* **EXERCISE DETAILS**: Output the data below only from the line containing "48 135 8.15" up to and including the line containing "52 193 0.27", exact and with the pictures left out.

[SUPPLIED INFORMATION — start]

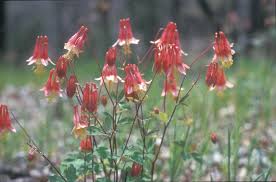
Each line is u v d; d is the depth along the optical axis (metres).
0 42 34.34
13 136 8.09
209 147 6.86
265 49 15.00
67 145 7.68
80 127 4.45
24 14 33.53
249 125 8.82
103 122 4.74
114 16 25.48
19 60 30.55
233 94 9.77
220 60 4.68
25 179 6.87
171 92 4.91
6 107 4.61
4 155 7.77
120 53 4.89
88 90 4.45
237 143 6.38
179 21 29.89
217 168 7.10
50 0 27.58
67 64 4.56
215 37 4.69
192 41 29.84
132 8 27.97
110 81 4.53
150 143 4.98
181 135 6.37
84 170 4.61
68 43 4.58
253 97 9.80
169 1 29.66
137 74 4.50
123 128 7.09
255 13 22.44
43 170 7.05
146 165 5.24
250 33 19.03
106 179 4.66
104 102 4.88
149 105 7.33
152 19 29.33
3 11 34.00
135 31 28.23
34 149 4.93
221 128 8.14
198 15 30.17
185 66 4.59
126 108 4.56
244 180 6.46
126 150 4.66
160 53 4.53
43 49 4.70
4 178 6.97
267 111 9.19
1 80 19.59
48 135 8.15
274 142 7.49
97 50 20.45
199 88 10.55
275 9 12.03
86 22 15.66
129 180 4.74
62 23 27.55
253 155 7.25
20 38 33.81
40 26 32.78
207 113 7.85
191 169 6.89
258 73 11.59
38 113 11.12
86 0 26.91
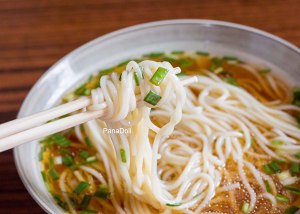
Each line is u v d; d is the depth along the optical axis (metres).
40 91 0.30
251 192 0.27
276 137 0.30
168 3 0.42
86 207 0.26
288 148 0.29
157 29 0.34
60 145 0.30
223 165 0.28
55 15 0.42
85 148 0.30
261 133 0.30
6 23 0.42
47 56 0.38
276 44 0.32
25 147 0.27
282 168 0.28
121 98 0.23
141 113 0.24
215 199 0.27
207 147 0.29
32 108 0.29
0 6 0.44
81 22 0.41
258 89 0.33
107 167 0.29
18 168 0.25
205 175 0.27
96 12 0.42
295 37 0.37
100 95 0.23
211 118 0.31
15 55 0.38
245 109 0.32
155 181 0.25
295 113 0.31
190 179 0.27
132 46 0.34
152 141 0.29
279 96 0.32
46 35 0.40
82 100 0.23
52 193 0.27
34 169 0.27
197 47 0.35
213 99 0.32
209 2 0.42
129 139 0.25
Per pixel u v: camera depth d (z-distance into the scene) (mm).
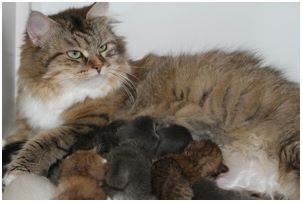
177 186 640
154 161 693
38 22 753
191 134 770
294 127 714
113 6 943
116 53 791
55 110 775
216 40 947
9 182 669
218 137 765
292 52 933
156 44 956
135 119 752
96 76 753
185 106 782
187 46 951
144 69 839
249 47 940
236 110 751
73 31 756
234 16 939
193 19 945
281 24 929
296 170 683
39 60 758
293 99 745
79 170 638
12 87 901
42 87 759
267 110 737
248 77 770
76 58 751
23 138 799
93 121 766
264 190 699
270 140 723
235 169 730
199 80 782
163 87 803
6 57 867
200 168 676
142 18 950
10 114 888
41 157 717
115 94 791
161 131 733
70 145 736
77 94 769
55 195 619
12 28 897
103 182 644
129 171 648
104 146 718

[SUPPLIED INFORMATION — finish]

* **ANSWER SPACE**:
48 135 8.15
274 142 7.49
97 50 20.45
199 88 10.55
275 9 12.03
86 22 15.66
129 180 4.74
62 23 27.55
253 155 7.25
20 38 33.81
40 26 32.78
207 113 7.85
191 169 6.89
258 73 11.59
38 113 11.12
86 0 26.91
Each line is u v d; d is the depth along the optical axis (metres).
40 91 0.30
251 192 0.27
276 137 0.30
168 3 0.42
86 207 0.26
288 148 0.29
157 29 0.34
60 145 0.30
223 165 0.28
55 15 0.42
85 148 0.30
261 133 0.30
6 23 0.42
47 56 0.38
276 44 0.32
25 147 0.27
282 168 0.28
121 98 0.23
141 113 0.24
215 199 0.27
207 147 0.29
32 108 0.29
0 6 0.44
81 22 0.41
258 89 0.33
107 167 0.29
18 168 0.25
205 175 0.27
96 12 0.42
295 37 0.37
100 95 0.23
211 118 0.31
15 55 0.38
245 109 0.32
155 181 0.25
295 113 0.31
190 179 0.27
132 46 0.34
152 141 0.29
279 96 0.32
46 35 0.40
82 100 0.23
52 193 0.27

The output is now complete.